To support these workshops and events with actionable and equitable programming designed for long-term collaboration, over the past year we’ve helped launch:

  • AI for Social Good workshops, bringing together NGOs applying AI to tough challenges in their communities with academic experts and Google researchers to encourage collaborative AI solutions. So far we’ve supported more than 30 projects in Asia Pacific and Sub-Saharan Africa with expertise, funding and Cloud Credits.
  • Two collaborations with the U.S. National Science Foundation: one to support the National AI Research Institute for Human-AI Interaction and Collaboration with $5 million in funding, along with AI expertise, research collaborations and Cloud support; another to join other industry partners and federal agencies as part of a combined $40 million investment in academic research for Resilient and Intelligent Next-Generation (NextG) Systems, in which Google will offer expertise, research collaborations, infrastructure and in-kind support to researchers.
  • Quarterly Equitable AI Research Roundtables (EARR), focused on the potential downstream harms of AI with experts from the Othering and Belonging Institute at UC Berkeley, PolicyLink, and Emory University School of Law.
  • MLCommons, a non-profit, which will administer MLPerf, a suite of benchmarks for Google and industry peers.

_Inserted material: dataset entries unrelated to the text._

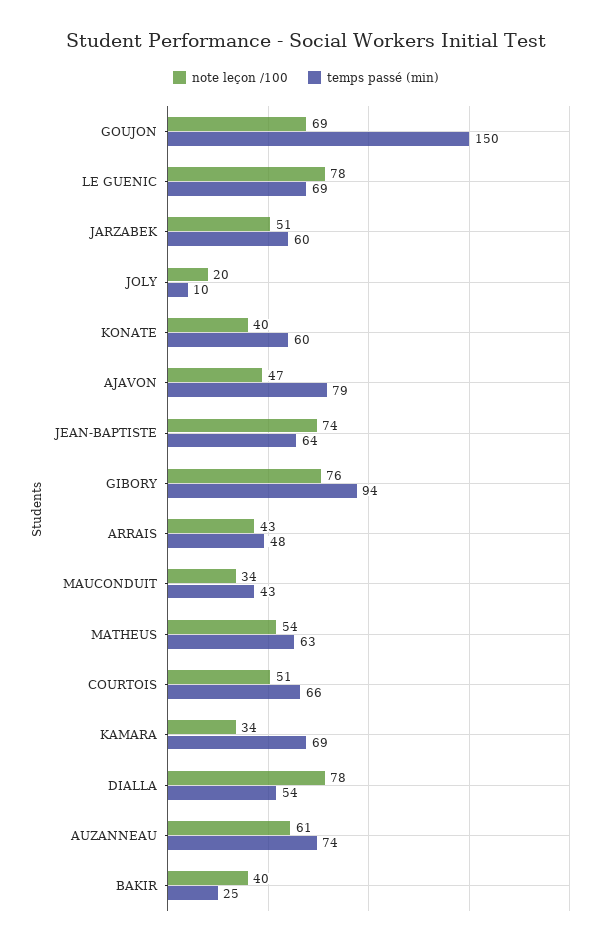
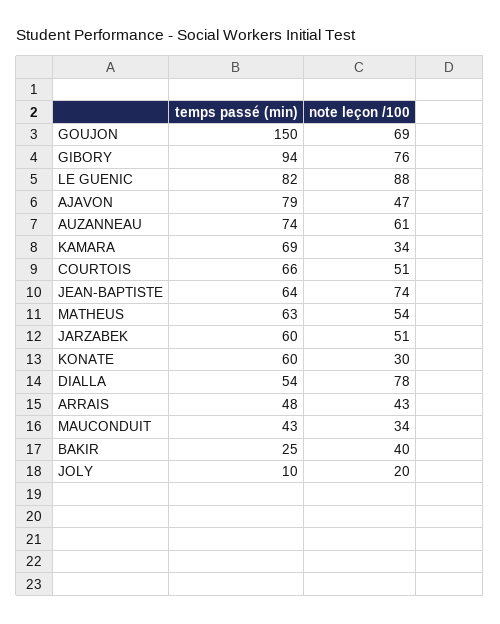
  {
    "note leçon /100": {
      "GOUJON": 69,
-     "LE GUENIC": 78,
+     "LE GUENIC": 88,
      "JARZABEK": 51,
      "JOLY": 20,
-     "KONATE": 40,
+     "KONATE": 30,
      "AJAVON": 47,
      "JEAN-BAPTISTE": 74,
      "GIBORY": 76,
      "ARRAIS": 43,
      "MAUCONDUIT": 34,
      "MATHEUS": 54,
      "COURTOIS": 51,
      "KAMARA": 34,
      "DIALLA": 78,
      "AUZANNEAU": 61,
      "BAKIR": 40
    },
    "temps passé (min)": {
      "GOUJON": 150,
-     "LE GUENIC": 69,
+     "LE GUENIC": 82,
      "JARZABEK": 60,
      "JOLY": 10,
      "KONATE": 60,
      "AJAVON": 79,
      "JEAN-BAPTISTE": 64,
      "GIBORY": 94,
      "ARRAIS": 48,
      "MAUCONDUIT": 43,
      "MATHEUS": 63,
      "COURTOIS": 66,
      "KAMARA": 69,
      "DIALLA": 54,
      "AUZANNEAU": 74,
      "BAKIR": 25
    }
  }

Committed to sharing tools and discoveries

In the three years since Google released our AI Principles, we’ve worked to integrate this ethical charter across our work — from the development of advanced technologies to business processes. As we learn and engage with people and organizations across society we’re committed to sharing tools, processes and discoveries with the global community. You’ll find many of these in our recently updated People + AI Research Guidebook and on the Google AI responsibilities site, which we update quarterly with case studies and other resources.